Justa regresaba a casa movida por un impulso
interno, algo indescriptible pero imposible de obviar. Sentía que estaba
escrito, que su destino la empujaba a recuperar una vida anterior que
durante décadas parecía acabada. Llegó a la ciudad, la vio cambiada pero
idéntica en lo esencial. Su barrio le traía los recuerdos más felices,
se veía de niña en las niñas que ahora saltaban a la comba. Los geranios
en las ventanas olían igual. La vecina de su portal, la señora María,
no podía creerlo. La reconoció al instante. Mantenía la costumbre de
sacar una silla a la acera para hacer ganchillo. Cuando Justa se fue,
María tenía cuarenta y nueve años. Ahora era una anciana de ochenta y
seis, canosa y arrugada, pero conservaba un brillo especial en los ojos,
la luz de las personas que tienen el espíritu joven y limpio. La señora
María le dio un pañuelo que envolvía la llave de su casa y llegó el
momento de entrar.
Ensimismada en el recuerdo, Justa volvió en sí
al escuchar el ruido de un cartón que alguien desde la calle introdujo
por debajo de la puerta. Lo recogió con recelo. Entonces comenzó a reír.
El cartel con las terminaciones del sorteo de los ciegos de 1976. Se
apresuró a colocarlo en la vitrina al lado del otro. Los pestillos
ofrecieron una ligera resistencia pero finalmente cedieron.
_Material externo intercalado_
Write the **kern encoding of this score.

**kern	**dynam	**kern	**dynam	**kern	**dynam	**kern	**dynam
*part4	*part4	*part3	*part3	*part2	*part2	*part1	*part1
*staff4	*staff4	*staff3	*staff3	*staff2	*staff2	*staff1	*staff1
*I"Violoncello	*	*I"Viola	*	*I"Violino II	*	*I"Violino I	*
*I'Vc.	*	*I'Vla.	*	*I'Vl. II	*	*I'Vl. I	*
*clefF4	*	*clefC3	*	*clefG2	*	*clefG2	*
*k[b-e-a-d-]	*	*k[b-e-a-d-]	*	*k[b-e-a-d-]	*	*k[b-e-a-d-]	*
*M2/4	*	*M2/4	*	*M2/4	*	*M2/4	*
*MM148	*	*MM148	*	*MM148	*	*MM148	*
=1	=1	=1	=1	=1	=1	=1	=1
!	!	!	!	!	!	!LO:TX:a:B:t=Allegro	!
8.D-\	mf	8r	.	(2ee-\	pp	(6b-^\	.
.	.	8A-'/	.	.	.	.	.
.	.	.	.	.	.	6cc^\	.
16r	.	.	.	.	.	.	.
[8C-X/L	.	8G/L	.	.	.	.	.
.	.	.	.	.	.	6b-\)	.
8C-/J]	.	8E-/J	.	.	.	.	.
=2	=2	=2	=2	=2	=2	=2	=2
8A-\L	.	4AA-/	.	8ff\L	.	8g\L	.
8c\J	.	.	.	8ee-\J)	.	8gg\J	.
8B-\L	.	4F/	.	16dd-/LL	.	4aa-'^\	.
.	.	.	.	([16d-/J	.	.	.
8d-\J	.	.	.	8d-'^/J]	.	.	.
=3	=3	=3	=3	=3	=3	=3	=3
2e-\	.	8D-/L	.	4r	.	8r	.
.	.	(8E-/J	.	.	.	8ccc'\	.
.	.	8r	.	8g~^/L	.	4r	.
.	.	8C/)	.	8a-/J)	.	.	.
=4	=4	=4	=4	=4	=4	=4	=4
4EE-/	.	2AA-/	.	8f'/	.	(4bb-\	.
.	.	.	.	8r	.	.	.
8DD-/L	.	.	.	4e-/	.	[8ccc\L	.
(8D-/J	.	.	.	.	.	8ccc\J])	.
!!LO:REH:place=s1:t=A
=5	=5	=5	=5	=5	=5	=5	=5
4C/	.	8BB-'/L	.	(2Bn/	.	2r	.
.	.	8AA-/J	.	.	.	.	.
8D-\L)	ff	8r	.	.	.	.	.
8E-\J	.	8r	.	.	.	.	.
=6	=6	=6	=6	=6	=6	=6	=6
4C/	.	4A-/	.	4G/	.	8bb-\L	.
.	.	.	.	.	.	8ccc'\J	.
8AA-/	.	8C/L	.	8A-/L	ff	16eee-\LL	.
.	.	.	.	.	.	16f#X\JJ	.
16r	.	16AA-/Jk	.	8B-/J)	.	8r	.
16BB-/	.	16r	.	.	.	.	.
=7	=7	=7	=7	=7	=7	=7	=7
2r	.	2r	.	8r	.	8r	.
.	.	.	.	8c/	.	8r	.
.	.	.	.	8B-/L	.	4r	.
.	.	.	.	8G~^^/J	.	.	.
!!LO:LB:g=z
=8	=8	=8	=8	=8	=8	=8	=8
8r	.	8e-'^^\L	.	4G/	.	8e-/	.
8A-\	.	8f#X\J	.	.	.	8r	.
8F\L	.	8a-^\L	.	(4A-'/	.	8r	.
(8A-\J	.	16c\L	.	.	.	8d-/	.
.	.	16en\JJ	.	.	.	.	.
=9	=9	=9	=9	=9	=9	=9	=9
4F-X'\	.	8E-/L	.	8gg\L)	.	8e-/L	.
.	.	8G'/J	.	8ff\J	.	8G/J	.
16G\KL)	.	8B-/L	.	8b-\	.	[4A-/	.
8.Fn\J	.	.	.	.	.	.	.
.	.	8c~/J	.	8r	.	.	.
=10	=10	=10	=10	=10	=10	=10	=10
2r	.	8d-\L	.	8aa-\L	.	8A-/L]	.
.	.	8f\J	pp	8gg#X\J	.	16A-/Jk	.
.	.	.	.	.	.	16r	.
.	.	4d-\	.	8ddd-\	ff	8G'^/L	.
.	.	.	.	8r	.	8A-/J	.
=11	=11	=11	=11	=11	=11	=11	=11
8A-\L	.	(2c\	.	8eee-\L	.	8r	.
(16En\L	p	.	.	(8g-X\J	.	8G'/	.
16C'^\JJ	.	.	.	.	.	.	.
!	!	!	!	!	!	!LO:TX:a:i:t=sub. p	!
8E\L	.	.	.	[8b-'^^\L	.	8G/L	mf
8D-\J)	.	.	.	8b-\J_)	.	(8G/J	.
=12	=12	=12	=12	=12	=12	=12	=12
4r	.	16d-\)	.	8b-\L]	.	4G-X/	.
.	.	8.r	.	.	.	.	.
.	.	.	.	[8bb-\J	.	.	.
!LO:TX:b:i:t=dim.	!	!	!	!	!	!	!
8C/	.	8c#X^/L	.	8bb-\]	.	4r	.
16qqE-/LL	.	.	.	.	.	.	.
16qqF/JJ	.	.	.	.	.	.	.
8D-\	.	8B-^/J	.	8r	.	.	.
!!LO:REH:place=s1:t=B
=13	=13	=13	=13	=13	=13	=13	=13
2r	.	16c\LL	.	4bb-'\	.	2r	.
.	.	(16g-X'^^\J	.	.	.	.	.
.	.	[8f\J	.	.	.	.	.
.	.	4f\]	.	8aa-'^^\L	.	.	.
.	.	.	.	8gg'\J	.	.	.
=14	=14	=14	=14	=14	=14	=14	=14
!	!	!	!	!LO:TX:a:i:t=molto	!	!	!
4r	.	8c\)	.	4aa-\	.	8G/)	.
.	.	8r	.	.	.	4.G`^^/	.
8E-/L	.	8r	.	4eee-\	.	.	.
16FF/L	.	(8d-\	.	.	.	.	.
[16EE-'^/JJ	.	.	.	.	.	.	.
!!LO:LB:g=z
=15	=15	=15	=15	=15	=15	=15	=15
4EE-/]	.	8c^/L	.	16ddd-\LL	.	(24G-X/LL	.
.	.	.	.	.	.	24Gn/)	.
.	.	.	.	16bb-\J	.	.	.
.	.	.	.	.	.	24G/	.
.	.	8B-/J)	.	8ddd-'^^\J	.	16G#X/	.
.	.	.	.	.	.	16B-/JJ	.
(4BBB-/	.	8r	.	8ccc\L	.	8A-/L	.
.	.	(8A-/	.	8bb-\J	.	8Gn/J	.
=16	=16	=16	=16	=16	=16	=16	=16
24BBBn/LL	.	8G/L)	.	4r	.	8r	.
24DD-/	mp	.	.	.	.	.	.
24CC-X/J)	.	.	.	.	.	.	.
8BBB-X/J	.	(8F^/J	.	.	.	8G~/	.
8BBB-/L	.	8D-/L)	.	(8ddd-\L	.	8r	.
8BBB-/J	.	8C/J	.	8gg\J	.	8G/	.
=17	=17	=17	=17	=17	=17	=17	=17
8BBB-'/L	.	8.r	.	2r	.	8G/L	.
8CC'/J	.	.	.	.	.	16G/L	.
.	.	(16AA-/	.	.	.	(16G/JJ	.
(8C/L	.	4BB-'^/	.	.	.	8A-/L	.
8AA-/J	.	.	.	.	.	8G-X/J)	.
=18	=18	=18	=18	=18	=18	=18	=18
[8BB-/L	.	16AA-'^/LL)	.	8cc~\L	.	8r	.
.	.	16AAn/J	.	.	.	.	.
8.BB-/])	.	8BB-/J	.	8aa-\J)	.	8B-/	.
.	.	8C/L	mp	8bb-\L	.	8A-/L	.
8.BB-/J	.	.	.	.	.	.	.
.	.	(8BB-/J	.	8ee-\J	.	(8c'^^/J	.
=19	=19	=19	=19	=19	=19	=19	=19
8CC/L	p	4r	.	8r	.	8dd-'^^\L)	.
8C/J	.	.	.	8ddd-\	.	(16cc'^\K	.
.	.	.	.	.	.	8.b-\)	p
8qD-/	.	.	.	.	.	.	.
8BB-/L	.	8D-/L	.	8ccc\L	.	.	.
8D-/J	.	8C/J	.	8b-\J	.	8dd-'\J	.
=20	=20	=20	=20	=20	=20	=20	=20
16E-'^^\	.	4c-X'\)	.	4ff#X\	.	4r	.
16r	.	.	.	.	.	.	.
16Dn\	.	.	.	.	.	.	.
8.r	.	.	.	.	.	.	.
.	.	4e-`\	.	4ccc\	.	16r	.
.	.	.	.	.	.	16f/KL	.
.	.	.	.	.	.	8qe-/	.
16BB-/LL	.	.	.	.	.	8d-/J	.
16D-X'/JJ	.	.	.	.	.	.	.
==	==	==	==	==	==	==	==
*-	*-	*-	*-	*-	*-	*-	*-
Justa
permaneció mucho tiempo ojeando las dos fechas. Cerraba los ojos con
fuerza y susurraba: “el 4, el llit… el 16, la guitarra… el 26, el
pollastre… el 41, el negre… el 50, el cartutx… el 63, la paella… el 71,
el mestre… el 88, les mamelles… el 94, la rata… el 96, l’Esplanada… el
99, l’agonia”. No quiso contar el último, el 00, porque todavía le
quedaba mucho por vivir. Llenó un cubo de agua en la fuente que seguía
en mitad de su calle y comenzó a baldear el portal. La señora María la
observaba por encima de las gafas, sin dejar de tejer. Justa ya era
otra, acababa de atravesar un túnel de casi cuarenta años. Ahora era
capaz de mirar al pasado y comprenderlo todo, de darse las respuestas a
las preguntas que la vida no le había formulado. Era una mujer plena. Y
1976 un buen momento para perderle el miedo al fascismo.
[1] Este es el nombre que recibía, en la zona de Levante, el sorteo de los ciegos antes de la creación de la actual ONCE en 1938.